The Palmach was also involved in the attack against the village of Deir Yassin, but not in the Deir Yasin massacre that followed.

Well-known members of the Palmach included Jitzchak Rabin , Mosche Dajan , Rolf Eden , Matti Peled , Raful Eitan , Leah Rabin and Yoram Kaniuk . Some former members of the Palmach founded the Kibbutz Palmachim .

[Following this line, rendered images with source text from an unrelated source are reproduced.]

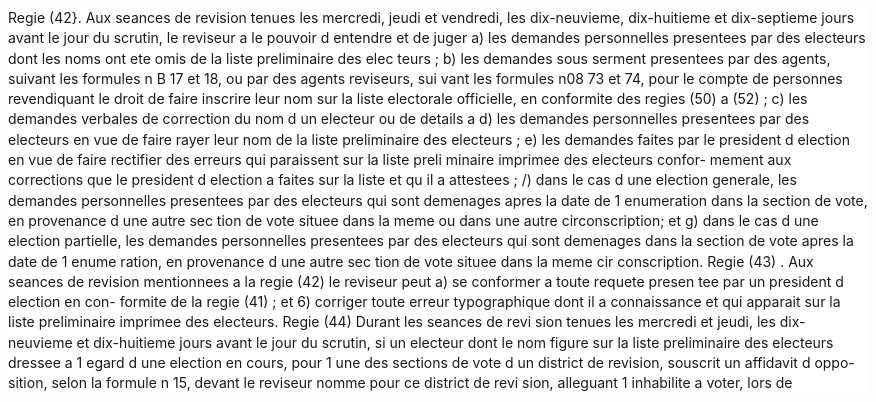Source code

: Regie (42}. Aux seances de revision
tenues les mercredi, jeudi et vendredi, les
dix-neuvieme, dix-huitieme et dix-septieme
jours avant le jour du scrutin, le reviseur
a le pouvoir d entendre et de juger
a) les demandes personnelles presentees
par des electeurs dont les noms ont ete
omis de la liste preliminaire des elec
teurs ;
b) les demandes sous serment presentees
par des agents, suivant les formules n B
17 et 18, ou par des agents reviseurs, sui
vant les formules n08 73 et 74, pour le
compte de personnes revendiquant le
droit de faire inscrire leur nom sur la
liste electorale officielle, en conformite
des regies (50) a (52) ;
c) les demandes verbales de correction
du nom d un electeur ou de details a
d) les demandes personnelles presentees
par des electeurs en vue de faire rayer
leur nom de la liste preliminaire des
electeurs ;
e) les demandes faites par le president
d election en vue de faire rectifier des
erreurs qui paraissent sur la liste preli
minaire imprimee des electeurs confor-
mement aux corrections que le president
d election a faites sur la liste et qu il a
attestees ;
/) dans le cas d une election generale,
les demandes personnelles presentees par
des electeurs qui sont demenages apres
la date de 1 enumeration dans la section
de vote, en provenance d une autre sec
tion de vote situee dans la meme ou
dans une autre circonscription; et
g) dans le cas d une election partielle,
les demandes personnelles presentees par
des electeurs qui sont demenages dans la
section de vote apres la date de 1 enume
ration, en provenance d une autre sec
tion de vote situee dans la meme cir
conscription.
Regie (43) . Aux seances de revision
mentionnees a la regie (42) le reviseur peut
a) se conformer a toute requete presen
tee par un president d election en con-
formite de la regie (41) ; et
6) corriger toute erreur typographique
dont il a connaissance et qui apparait
sur la liste preliminaire imprimee des
electeurs.
Regie (44) Durant les seances de revi
sion tenues les mercredi et jeudi, les dix-
neuvieme et dix-huitieme jours avant le
jour du scrutin, si un electeur dont le nom
figure sur la liste preliminaire des electeurs
dressee a 1 egard d une election en cours,
pour 1 une des sections de vote d un district
de revision, souscrit un affidavit d oppo-
sition, selon la formule n 15, devant le
reviseur nomme pour ce district de revi
sion, alleguant 1 inhabilite a voter, lors de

The first commander in chief of the Palmach was Yitzchak Sadeh . He was deposed during the Palestine War in April 1948.

Web links

Commons : Palmach  - collection of pictures, videos and audio files

literature

Individual evidence

  1. ^ Noam Chomsky: The fateful triangle. The United States, Israel, and the Palestinians. Pluto 1999, ISBN 0-7453-1530-5 , pp. 166, 170.
    Meron Benvenisti: Sacred Landscape. The Buried History of the Holy Land Since 1948. University of California Press 2000, ISBN 0-520-23422-7 , p. 115.
  2. Leah Rabin: I continue on his way. Memories of Yitzchak Rabin. Droemer Knaur, 1997, ISBN 3-426-26975-9 , especially the 4th chapter King David and the Palmach .
  3. In his book 1948 , Yoram Kaniuk describes his experiences as a Palmachnik. In 1947, when he was seventeen and a half, he had voluntarily joined the Palyam.
  4. ^ Martin van Crefeld: The Sword and the Olive. A critical history of the Israeli Defense Force. New York 2002, p. 65.